• From Rabbi Shlomo Blickstein, a dissertation on the Philosophical-Qabbalistic Writings of Joseph Giqatila, a key figure in the development of the Kabbalah in the Middle Ages, author of the seminal Ginnat Egoz (The Garden of the Nut).
Any person who is considered Perfect Man conjoins with the name of YHWH; there is no intermediary between them. And this is the esoteric meaning (sod) of “Let us make man in Our image.” He is called adam amiti because he is near the First Cause.
• In a now classic article, “The Marriage of Wisdom and Method”, Marco Pallis gives an intimate view of Tibetan Buddhism and its particular approach to the relation between doctrine and the spiritual way.
Orthodoxy (not pharisaism) can speak to orthodoxy; neither heterodoxy nor a diluted faith is able to speak effectively to anyone. Contemplative intelligence, the “eye of the heart”, can render all forms transparent, including one’s own form; it does not do away with those forms—indeed far from it—nor does it encourage, in the name of so-called charity, an attitude of intellectual flabbiness as deadly to mutual understanding as it is to faith.
• After our recent Cambridge event, Michael Sugich has kindly contributed some excerpts of his vivid Signs on the Horizons, a memoir full of insights into the recent decades and the contemporary living tradition of Sufism across the Muslim world.

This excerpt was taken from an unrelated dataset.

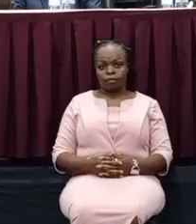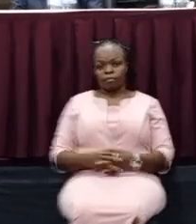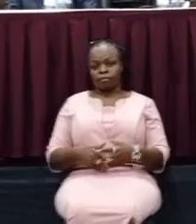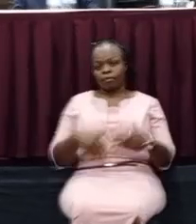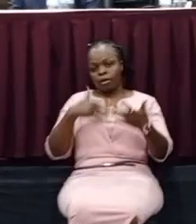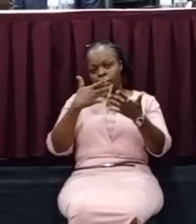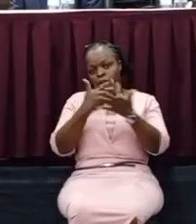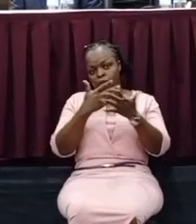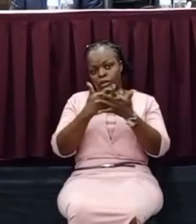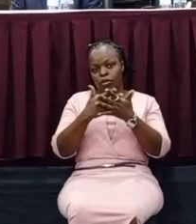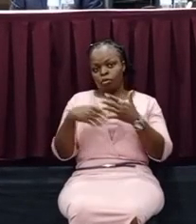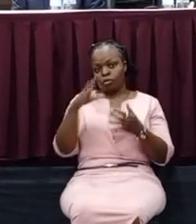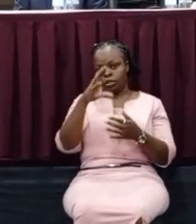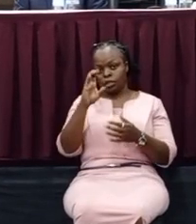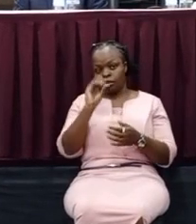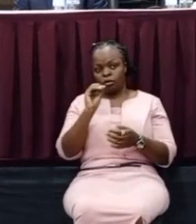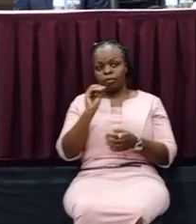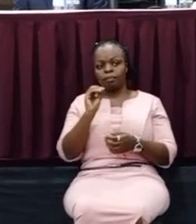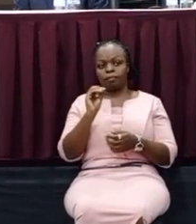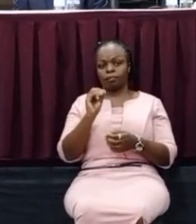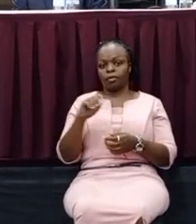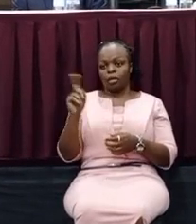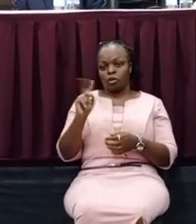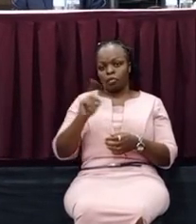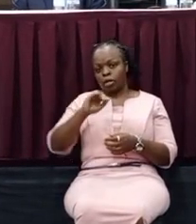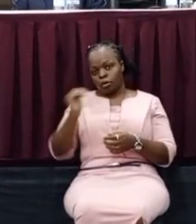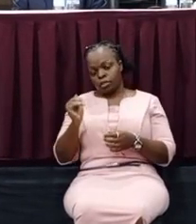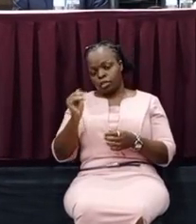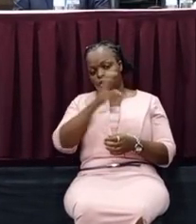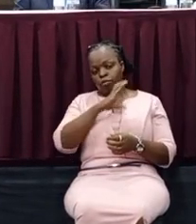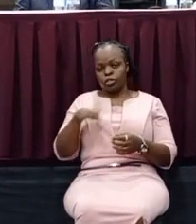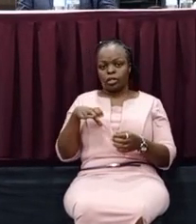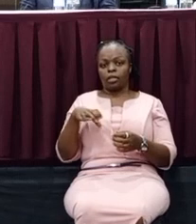CEO, the Nairobi County Commissioner, Mr. Kote Mwanza,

• Finally, in a rich talk on the metaphysics of aesthetics in the Islamic tradition, Reza Shah-Kazemi interprets and develops the Prophetic saying “God is beautiful and He loves beauty.” This audio recording, made possible by the Prince’s School for Traditional Arts, includes a particularly illuminating question and answer session at the end.
God is not only beautiful by nature; He is continuously overflowing with beauty, just as the sun ceaselessly radiates and illuminates by its very nature. This Beauty is cast into the mirrors of creation, which thereby display the innumerable, kaleidoscopic expressions of this One and Only Beauty.